参考までに「日本語ってどんな接頭辞があったっけ?」を調べると、ど真ん中の論文が出てきたので、参考にさせていただきました。
文字のコピーはガードされているようなので、引用は控えて最小限で書くと、
英語で言う「セミ」にあたるのがやっぱり「半」「準」であることがわかります。
「半」「準」の説明も大方想像したもの。結果。
- 半真、半偽
- 準真、準偽
前者は「半信半疑」と同じ読みだし微妙。「準」を使った方がしっくりきますね。
準真/準偽
それっぽい候補を得たところで、とりあえずこれをググってみる。
「準真」や「準偽」単体だとノイズが多すぎるんですが、「準真偽」でググると、、
なんか二件ほど引っかかった。
いずれも同じコンテンツの違うページ。コンテンツのホームは
このページでは、ISO標準Lisp言語ISLISPの言語処理系TISL (Tohoku university ISLisp)の紹介と、 ソフトウェアの配布について説明します。
なるほど、「全ての道は LISP に通ずる」という訳か。

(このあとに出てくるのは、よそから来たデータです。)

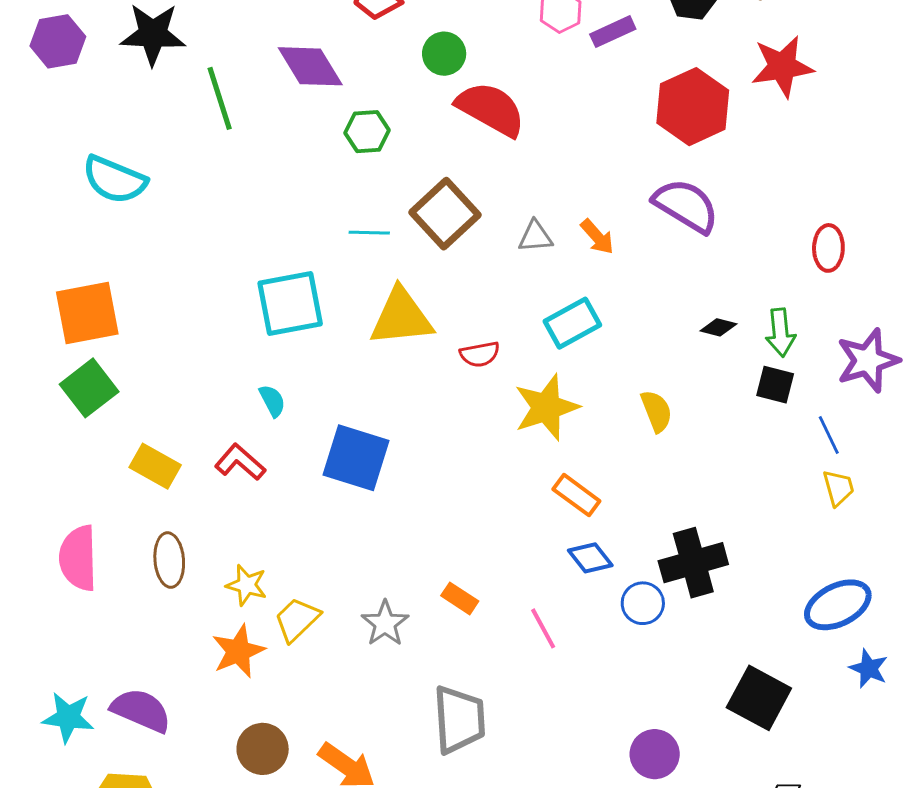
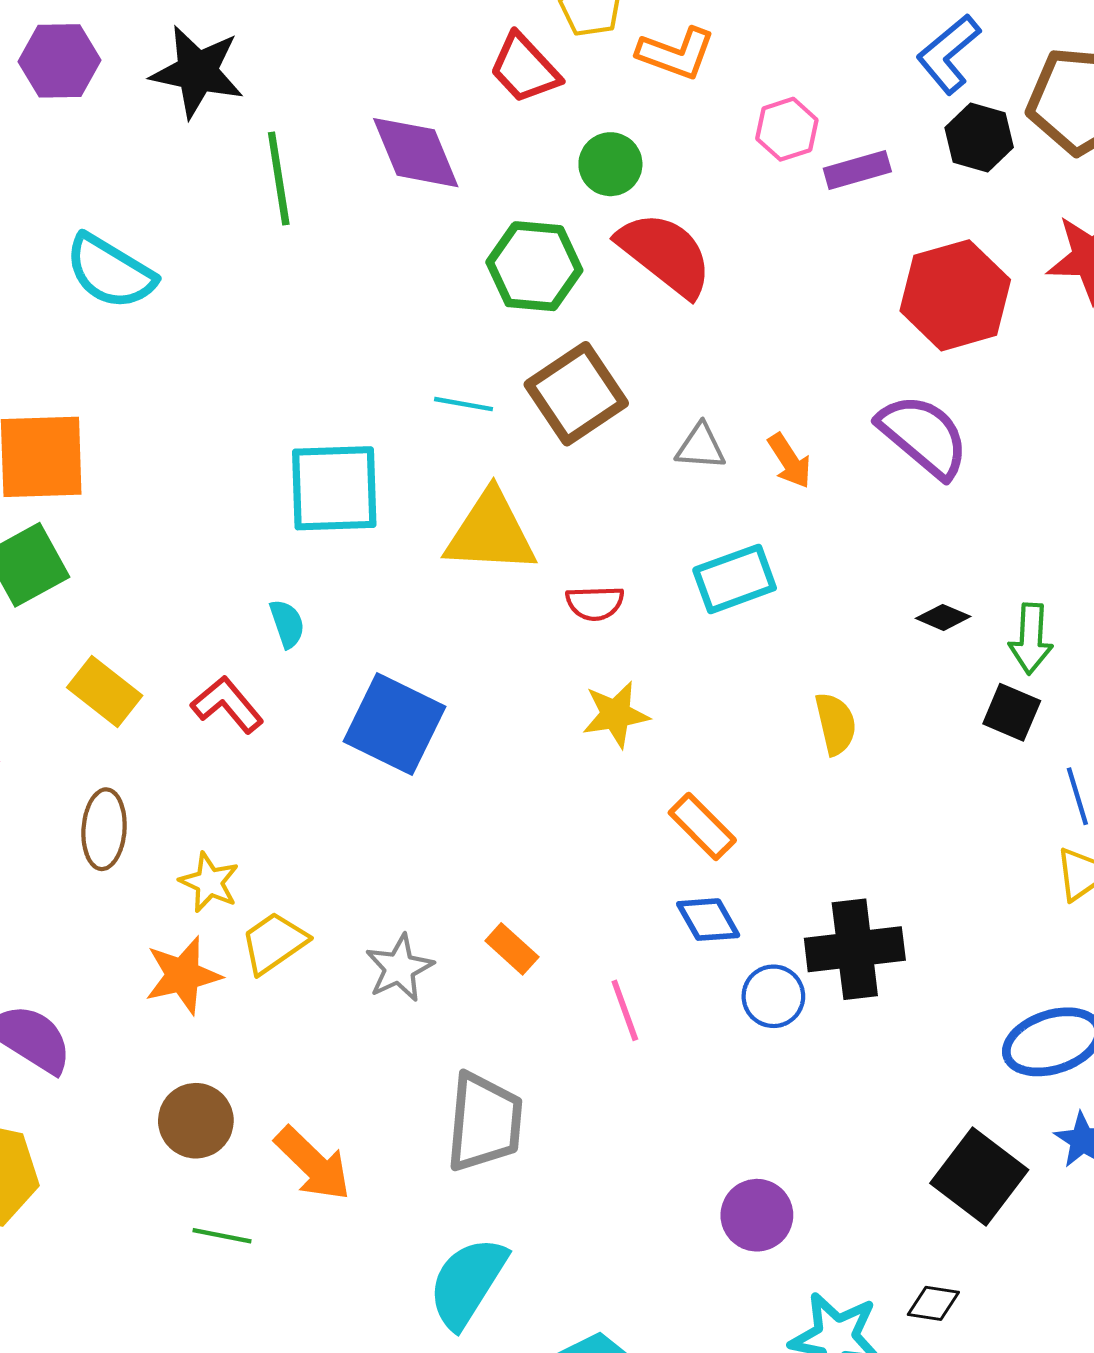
green hexagon: (367, 132) -> (534, 266), moved, size x1.4
yellow star: (546, 407) -> (616, 714), moved, size x0.7
black square: (759, 698) -> (979, 1177), moved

。
で、検索に該当したページはこちら。
後者から引用
真偽値 値 t 及び 値 nil は、真偽値 (boolean) と呼ばれ、 t は真を表し、nil は偽を表す値となります。 述語 (predicate) 又は真偽値関数 (boolean function) は、その引数が条件を満たす場合は t を返し、そうでなければ nil を返します。 nil 以外を真として扱う場合、オブジェクトを 準真偽値 (quasi-boolean) と呼びます。
うーんここだけ読んでも良くわかりませんが、一つ確かなのは、この方が訳した「準真偽値」の元は 'quasi-boolean' だったということ。
quasi=「半、準、類似の」といった意味だから、なんかまあ意図してるのは同じことなのかな。
"quasi-(true|false)" = "準(真|偽)"
ちなみに google 翻訳に 'quasi-true' を突っ込むと「準真」と出ます。
つまり「準真」「準偽」という言葉を使った場合は、それを逆に英訳した時 'quasi-(true|false)' になってしまう恐れがあるということです。
英語と日本語が一対一に対応しなくなる。
'truthy' -> 「準真」 -> 'quasi-true' ..
ISLISP の quasi-boolean
そしてもう一大事なのは、「'quasi-boolean'って何なのか?」です。
ここを読んでも正直良くわからなかったのですが、一応ドキュメントの本家をたどってみました。
Programming Language ISLISP Working Draft 20.3(PDF)
さっきのページはこのドキュメントの翻訳みたいですが、版が違うのか、若干内容が多いようです。
しかし、予備知識が足らなすぎてその辺を読んでも良くわからない。。
が、なんかこう同じようなニュアンスは感じなくもありません。
考察
そろそろ脱線し過ぎたことに気がついて、我に返る。
そもそも、本来 JavaScript で「真偽値に変換すると真(True)になる」を表すのに 'quasi-booleans' が使えるなら、きっと使っているはずです。。
そうだとすると、恐らくこの 'quasi-booleans' は 'truthy', 'falsy' を置き換えることができないということになる。
ということは 'quasi-boolean' の和訳に使われる「準真」「準偽」を 'truthy', 'falsy' の和訳とするのは適切ではない。気がする。
結論
'truthy', 'falsy' の和訳は「準真」「準偽」ではだめっぽい orz
あとがき
疲れたのでここまで。。
だれか適切な訳があったら教えてください。
(あと 'quasi-boolean' の周りも教えてLISP界の偉い人。。)
とりあえず、「値が 'truthy' だった場合は、、」みたいにするのが現実解か。